Write out every line of the records below character for character, with no changes.

-- Listing start --

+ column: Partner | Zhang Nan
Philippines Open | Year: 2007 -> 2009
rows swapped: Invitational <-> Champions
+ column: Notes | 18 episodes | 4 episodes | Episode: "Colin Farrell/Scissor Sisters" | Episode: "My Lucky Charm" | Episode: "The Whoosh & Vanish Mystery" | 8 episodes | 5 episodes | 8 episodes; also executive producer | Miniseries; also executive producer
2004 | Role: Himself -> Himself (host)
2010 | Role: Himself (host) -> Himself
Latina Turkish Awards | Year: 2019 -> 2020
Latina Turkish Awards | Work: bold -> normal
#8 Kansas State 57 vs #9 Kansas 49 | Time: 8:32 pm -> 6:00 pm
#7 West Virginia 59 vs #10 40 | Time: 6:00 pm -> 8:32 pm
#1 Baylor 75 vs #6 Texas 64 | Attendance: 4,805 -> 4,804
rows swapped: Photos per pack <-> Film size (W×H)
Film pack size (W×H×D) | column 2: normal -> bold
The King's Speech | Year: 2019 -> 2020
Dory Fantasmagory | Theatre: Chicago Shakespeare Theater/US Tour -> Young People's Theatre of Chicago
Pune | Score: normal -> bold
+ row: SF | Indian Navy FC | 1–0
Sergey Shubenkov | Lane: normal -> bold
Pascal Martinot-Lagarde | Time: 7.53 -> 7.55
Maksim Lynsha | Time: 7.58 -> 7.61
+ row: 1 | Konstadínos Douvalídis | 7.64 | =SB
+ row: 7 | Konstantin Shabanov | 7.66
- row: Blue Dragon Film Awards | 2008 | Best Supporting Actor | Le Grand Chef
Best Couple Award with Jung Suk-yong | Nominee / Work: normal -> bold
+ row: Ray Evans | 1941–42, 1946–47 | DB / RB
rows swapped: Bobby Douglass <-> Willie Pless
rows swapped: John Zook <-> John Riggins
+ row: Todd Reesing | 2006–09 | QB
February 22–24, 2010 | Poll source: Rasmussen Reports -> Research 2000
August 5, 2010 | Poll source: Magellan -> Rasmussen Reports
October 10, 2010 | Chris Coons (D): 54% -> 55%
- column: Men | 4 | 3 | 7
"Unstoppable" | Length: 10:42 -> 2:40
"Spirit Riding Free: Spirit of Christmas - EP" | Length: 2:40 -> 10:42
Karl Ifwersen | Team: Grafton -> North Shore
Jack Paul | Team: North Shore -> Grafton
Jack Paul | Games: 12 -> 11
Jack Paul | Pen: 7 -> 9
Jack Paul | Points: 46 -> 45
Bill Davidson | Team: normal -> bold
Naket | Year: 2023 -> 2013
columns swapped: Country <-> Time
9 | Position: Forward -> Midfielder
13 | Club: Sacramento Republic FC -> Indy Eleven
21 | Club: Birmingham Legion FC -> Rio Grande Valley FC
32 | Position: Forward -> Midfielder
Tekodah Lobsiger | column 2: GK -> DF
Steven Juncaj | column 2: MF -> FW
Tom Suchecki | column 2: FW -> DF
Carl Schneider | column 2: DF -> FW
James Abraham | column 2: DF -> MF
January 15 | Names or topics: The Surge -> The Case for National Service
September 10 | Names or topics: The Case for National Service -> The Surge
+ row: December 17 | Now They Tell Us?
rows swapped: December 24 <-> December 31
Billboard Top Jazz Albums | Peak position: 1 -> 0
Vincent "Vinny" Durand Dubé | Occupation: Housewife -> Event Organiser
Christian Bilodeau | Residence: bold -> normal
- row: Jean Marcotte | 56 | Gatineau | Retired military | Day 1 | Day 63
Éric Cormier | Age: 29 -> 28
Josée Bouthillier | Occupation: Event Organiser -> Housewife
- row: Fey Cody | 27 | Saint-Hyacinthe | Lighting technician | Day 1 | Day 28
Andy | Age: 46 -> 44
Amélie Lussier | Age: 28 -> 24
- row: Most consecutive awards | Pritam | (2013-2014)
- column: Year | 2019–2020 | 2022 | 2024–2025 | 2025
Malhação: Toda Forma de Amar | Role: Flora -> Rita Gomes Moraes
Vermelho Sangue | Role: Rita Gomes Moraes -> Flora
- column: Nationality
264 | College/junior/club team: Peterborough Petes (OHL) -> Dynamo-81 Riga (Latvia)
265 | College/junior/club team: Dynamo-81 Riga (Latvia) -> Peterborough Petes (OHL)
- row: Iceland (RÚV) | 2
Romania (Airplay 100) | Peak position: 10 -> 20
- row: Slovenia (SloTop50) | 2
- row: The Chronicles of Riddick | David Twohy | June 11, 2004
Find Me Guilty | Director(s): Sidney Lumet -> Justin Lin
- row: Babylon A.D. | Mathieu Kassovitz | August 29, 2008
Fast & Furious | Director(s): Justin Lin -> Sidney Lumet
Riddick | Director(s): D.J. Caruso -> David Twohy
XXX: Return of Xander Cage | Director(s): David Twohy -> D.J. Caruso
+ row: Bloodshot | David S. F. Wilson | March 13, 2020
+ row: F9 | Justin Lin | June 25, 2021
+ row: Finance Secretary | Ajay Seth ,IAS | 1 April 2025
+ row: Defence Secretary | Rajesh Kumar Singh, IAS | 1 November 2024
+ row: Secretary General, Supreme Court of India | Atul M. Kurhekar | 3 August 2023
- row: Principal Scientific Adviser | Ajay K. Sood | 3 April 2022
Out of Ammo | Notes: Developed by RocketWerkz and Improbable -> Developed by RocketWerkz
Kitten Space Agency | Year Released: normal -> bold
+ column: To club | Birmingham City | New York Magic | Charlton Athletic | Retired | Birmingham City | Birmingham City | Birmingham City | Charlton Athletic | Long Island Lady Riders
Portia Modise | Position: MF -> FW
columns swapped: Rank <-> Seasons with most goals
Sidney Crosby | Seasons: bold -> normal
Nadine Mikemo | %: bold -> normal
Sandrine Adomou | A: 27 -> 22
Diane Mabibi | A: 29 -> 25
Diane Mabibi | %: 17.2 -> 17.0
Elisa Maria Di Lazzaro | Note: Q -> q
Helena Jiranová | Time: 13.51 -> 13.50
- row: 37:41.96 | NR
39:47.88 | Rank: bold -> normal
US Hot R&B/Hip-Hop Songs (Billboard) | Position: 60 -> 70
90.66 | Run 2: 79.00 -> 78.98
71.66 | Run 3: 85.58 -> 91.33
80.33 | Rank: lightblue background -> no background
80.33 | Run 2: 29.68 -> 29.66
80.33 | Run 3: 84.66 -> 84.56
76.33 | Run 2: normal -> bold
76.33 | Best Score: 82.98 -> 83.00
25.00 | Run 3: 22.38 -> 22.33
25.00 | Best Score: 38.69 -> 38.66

-- Listing end --

• _Result for this exercise_
+ column: Partner | Zhang Nan
Philippines Open | Year: 2007 -> 2009
rows swapped: Invitational <-> Champions
+ column: Notes | 18 episodes | 4 episodes | Episode: "Colin Farrell/Scissor Sisters" | Episode: "My Lucky Charm" | Episode: "The Whoosh & Vanish Mystery" | 8 episodes | 5 episodes | 8 episodes; also executive producer | Miniseries; also executive producer
2004 | Role: Himself -> Himself (host)
2010 | Role: Himself (host) -> Himself
Latina Turkish Awards | Year: 2019 -> 2020
Latina Turkish Awards | Work: bold -> normal
#8 Kansas State 57 vs #9 Kansas 49 | Time: 8:32 pm -> 6:00 pm
#7 West Virginia 59 vs #10 40 | Time: 6:00 pm -> 8:32 pm
#1 Baylor 75 vs #6 Texas 64 | Attendance: 4,805 -> 4,804
rows swapped: Photos per pack <-> Film size (W×H)
Film pack size (W×H×D) | column 2: normal -> bold
The King's Speech | Year: 2019 -> 2020
Dory Fantasmagory | Theatre: Chicago Shakespeare Theater/US Tour -> Young People's Theatre of Chicago
Pune | Score: normal -> bold
+ row: SF | Indian Navy FC | 1–0
Sergey Shubenkov | Lane: normal -> bold
Pascal Martinot-Lagarde | Time: 7.53 -> 7.55
Maksim Lynsha | Time: 7.58 -> 7.61
+ row: 1 | Konstadínos Douvalídis | 7.64 | =SB
+ row: 7 | Konstantin Shabanov | 7.66
- row: Blue Dragon Film Awards | 2008 | Best Supporting Actor | Le Grand Chef
Best Couple Award with Jung Suk-yong | Nominee / Work: normal -> bold
+ row: Ray Evans | 1941–42, 1946–47 | DB / RB
rows swapped: Bobby Douglass <-> Willie Pless
rows swapped: John Zook <-> John Riggins
+ row: Todd Reesing | 2006–09 | QB
February 22–24, 2010 | Poll source: Rasmussen Reports -> Research 2000
August 5, 2010 | Poll source: Magellan -> Rasmussen Reports
October 10, 2010 | Chris Coons (D): 54% -> 55%
- column: Men | 4 | 3 | 7
"Unstoppable" | Length: 10:42 -> 2:40
"Spirit Riding Free: Spirit of Christmas - EP" | Length: 2:40 -> 10:42
Karl Ifwersen | Team: Grafton -> North Shore
Jack Paul | Team: North Shore -> Grafton
Jack Paul | Games: 12 -> 11
Jack Paul | Pen: 7 -> 9
Jack Paul | Points: 46 -> 45
Bill Davidson | Team: normal -> bold
Naket | Year: 2023 -> 2013
columns swapped: Country <-> Time
9 | Position: Forward -> Midfielder
13 | Club: Sacramento Republic FC -> Indy Eleven
21 | Club: Birmingham Legion FC -> Rio Grande Valley FC
32 | Position: Forward -> Midfielder
Tekodah Lobsiger | column 2: GK -> DF
Steven Juncaj | column 2: MF -> FW
Tom Suchecki | column 2: FW -> DF
Carl Schneider | column 2: DF -> FW
James Abraham | column 2: DF -> MF
January 15 | Names or topics: The Surge -> The Case for National Service
September 10 | Names or topics: The Case for National Service -> The Surge
+ row: December 17 | Now They Tell Us?
rows swapped: December 24 <-> December 31
Billboard Top Jazz Albums | Peak position: 1 -> 0
Vincent "Vinny" Durand Dubé | Occupation: Housewife -> Event Organiser
Christian Bilodeau | Residence: bold -> normal
- row: Jean Marcotte | 56 | Gatineau | Retired military | Day 1 | Day 63
Éric Cormier | Age: 29 -> 28
Josée Bouthillier | Occupation: Event Organiser -> Housewife
- row: Fey Cody | 27 | Saint-Hyacinthe | Lighting technician | Day 1 | Day 28
Andy | Age: 46 -> 44
Amélie Lussier | Age: 28 -> 24
- row: Most consecutive awards | Pritam | (2013-2014)
- column: Year | 2019–2020 | 2022 | 2024–2025 | 2025
Malhação: Toda Forma de Amar | Role: Flora -> Rita Gomes Moraes
Vermelho Sangue | Role: Rita Gomes Moraes -> Flora
- column: Nationality
264 | College/junior/club team: Peterborough Petes (OHL) -> Dynamo-81 Riga (Latvia)
265 | College/junior/club team: Dynamo-81 Riga (Latvia) -> Peterborough Petes (OHL)
- row: Iceland (RÚV) | 2
Romania (Airplay 100) | Peak position: 10 -> 20
- row: Slovenia (SloTop50) | 2
- row: The Chronicles of Riddick | David Twohy | June 11, 2004
Find Me Guilty | Director(s): Sidney Lumet -> Justin Lin
- row: Babylon A.D. | Mathieu Kassovitz | August 29, 2008
Fast & Furious | Director(s): Justin Lin -> Sidney Lumet
Riddick | Director(s): D.J. Caruso -> David Twohy
XXX: Return of Xander Cage | Director(s): David Twohy -> D.J. Caruso
+ row: Bloodshot | David S. F. Wilson | March 13, 2020
+ row: F9 | Justin Lin | June 25, 2021
+ row: Finance Secretary | Ajay Seth ,IAS | 1 April 2025
+ row: Defence Secretary | Rajesh Kumar Singh, IAS | 1 November 2024
+ row: Secretary General, Supreme Court of India | Atul M. Kurhekar | 3 August 2023
- row: Principal Scientific Adviser | Ajay K. Sood | 3 April 2022
Out of Ammo | Notes: Developed by RocketWerkz and Improbable -> Developed by RocketWerkz
Kitten Space Agency | Year Released: normal -> bold
+ column: To club | Birmingham City | New York Magic | Charlton Athletic | Retired | Birmingham City | Birmingham City | Birmingham City | Charlton Athletic | Long Island Lady Riders
Portia Modise | Position: MF -> FW
columns swapped: Rank <-> Seasons with most goals
Sidney Crosby | Seasons: bold -> normal
Nadine Mikemo | %: bold -> normal
Sandrine Adomou | A: 27 -> 22
Diane Mabibi | A: 29 -> 25
Diane Mabibi | %: 17.2 -> 17.0
Elisa Maria Di Lazzaro | Note: Q -> q
Helena Jiranová | Time: 13.51 -> 13.50
- row: 37:41.96 | NR
39:47.88 | Rank: bold -> normal
US Hot R&B/Hip-Hop Songs (Billboard) | Position: 60 -> 70
90.66 | Run 2: 79.00 -> 78.98
71.66 | Run 3: 85.58 -> 91.33
80.33 | Rank: lightblue background -> no background
80.33 | Run 2: 29.68 -> 29.66
80.33 | Run 3: 84.66 -> 84.56
76.33 | Run 2: normal -> bold
76.33 | Best Score: 82.98 -> 83.00
25.00 | Run 3: 22.38 -> 22.33
25.00 | Best Score: 38.69 -> 38.66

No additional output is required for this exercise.